READING PASSAGE >>
┌──

A Jesus Mission

My Experience on a Missions Base: the Good, the Bad, and the Growing

Written by Bella Vanderwall, Missionary to Oakdale, California

The A Jesus Mission headquarters in Modesto, CA also serves as a home for 11 people. It’s a 4-bedroom house with a small apartment above the garage on about an acre of land. Plus a barn, storage shed, and tool shed in the large backyard where ministry and life happens. Currently we have 5 single people and two married couples with babies living here (though we’ve had up to 17 people living here in the past). Community living is extremely difficult. But that difficulty leads to growth, deeper relationships, and provision. I moved here one week after I turned eighteen. Bleach-blonde Bella, immature in her person and her faith, ready to conquer the world. Two of the initial things I struggled with the most were being under Godly leadership and my work ethic.

Being under Godly leadership was something I really needed, I had gone far too long rebelling against leadership and it was getting me no where good. But this meant that now I would get called out and called higher. I had a really hard time transitioning into a world with no gossip, where we are loving to people even if they bother us, where your problems with someone have to be addressed because you might end up sleeping in the same room as them. I’m very thankful that this community I am a part of is one that pushes loving and clear communication. We have worked hard to be intentional to go straight to someone if we have an issue with them. Confrontation doesn’t have to be scary when both parties go into it with humble and loving hearts.

└──

ENTRIES PROVIDED >>

┌──

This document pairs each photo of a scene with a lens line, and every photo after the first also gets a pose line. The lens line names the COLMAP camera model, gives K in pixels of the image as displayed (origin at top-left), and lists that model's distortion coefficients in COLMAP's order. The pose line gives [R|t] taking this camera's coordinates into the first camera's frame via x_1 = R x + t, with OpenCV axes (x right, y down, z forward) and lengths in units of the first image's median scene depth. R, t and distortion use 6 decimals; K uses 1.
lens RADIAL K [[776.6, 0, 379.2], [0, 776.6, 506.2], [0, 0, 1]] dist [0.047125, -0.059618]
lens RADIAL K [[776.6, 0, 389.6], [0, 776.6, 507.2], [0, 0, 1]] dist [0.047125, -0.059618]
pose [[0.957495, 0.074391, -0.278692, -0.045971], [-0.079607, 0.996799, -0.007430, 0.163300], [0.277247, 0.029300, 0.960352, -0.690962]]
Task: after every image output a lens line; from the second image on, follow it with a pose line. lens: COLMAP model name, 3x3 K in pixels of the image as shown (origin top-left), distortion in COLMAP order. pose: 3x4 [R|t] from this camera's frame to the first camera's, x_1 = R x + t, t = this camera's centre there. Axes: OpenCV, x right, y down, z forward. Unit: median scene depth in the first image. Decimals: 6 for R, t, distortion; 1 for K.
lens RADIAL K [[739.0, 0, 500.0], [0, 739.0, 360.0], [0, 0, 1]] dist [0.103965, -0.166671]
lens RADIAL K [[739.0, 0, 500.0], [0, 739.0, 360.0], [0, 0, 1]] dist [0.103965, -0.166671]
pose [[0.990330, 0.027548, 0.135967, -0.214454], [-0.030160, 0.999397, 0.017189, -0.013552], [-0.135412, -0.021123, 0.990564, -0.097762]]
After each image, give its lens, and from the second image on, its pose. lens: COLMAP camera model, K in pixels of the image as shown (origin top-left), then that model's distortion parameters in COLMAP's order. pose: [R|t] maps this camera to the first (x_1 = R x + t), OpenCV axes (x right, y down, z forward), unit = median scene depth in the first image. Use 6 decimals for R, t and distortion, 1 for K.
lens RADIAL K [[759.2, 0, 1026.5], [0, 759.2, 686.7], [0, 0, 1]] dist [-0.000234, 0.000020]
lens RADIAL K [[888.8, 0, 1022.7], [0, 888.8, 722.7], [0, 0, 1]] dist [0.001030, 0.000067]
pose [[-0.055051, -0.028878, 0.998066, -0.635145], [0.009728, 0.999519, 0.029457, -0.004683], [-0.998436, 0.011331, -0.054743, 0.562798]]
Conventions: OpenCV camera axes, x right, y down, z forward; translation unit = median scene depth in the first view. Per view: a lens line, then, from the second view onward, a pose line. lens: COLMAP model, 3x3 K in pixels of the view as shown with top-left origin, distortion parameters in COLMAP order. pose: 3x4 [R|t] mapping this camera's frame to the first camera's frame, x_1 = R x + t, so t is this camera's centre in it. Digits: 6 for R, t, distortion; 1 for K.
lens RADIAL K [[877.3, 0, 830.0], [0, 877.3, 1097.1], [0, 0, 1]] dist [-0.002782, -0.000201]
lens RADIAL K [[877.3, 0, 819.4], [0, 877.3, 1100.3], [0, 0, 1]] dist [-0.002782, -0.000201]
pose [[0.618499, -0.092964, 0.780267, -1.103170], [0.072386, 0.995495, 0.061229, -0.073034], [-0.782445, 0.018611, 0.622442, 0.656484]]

└──

PROBLEM >>
Retype word for word the part of the missions-base essay that opens with "Written by Bella" and closes with "my work ethic.".

SOLUTION TO THIS EXERCISE >>
Written by Bella Vanderwall, Missionary to Oakdale, California

The A Jesus Mission headquarters in Modesto, CA also serves as a home for 11 people. It’s a 4-bedroom house with a small apartment above the garage on about an acre of land. Plus a barn, storage shed, and tool shed in the large backyard where ministry and life happens. Currently we have 5 single people and two married couples with babies living here (though we’ve had up to 17 people living here in the past). Community living is extremely difficult. But that difficulty leads to growth, deeper relationships, and provision. I moved here one week after I turned eighteen. Bleach-blonde Bella, immature in her person and her faith, ready to conquer the world. Two of the initial things I struggled with the most were being under Godly leadership and my work ethic.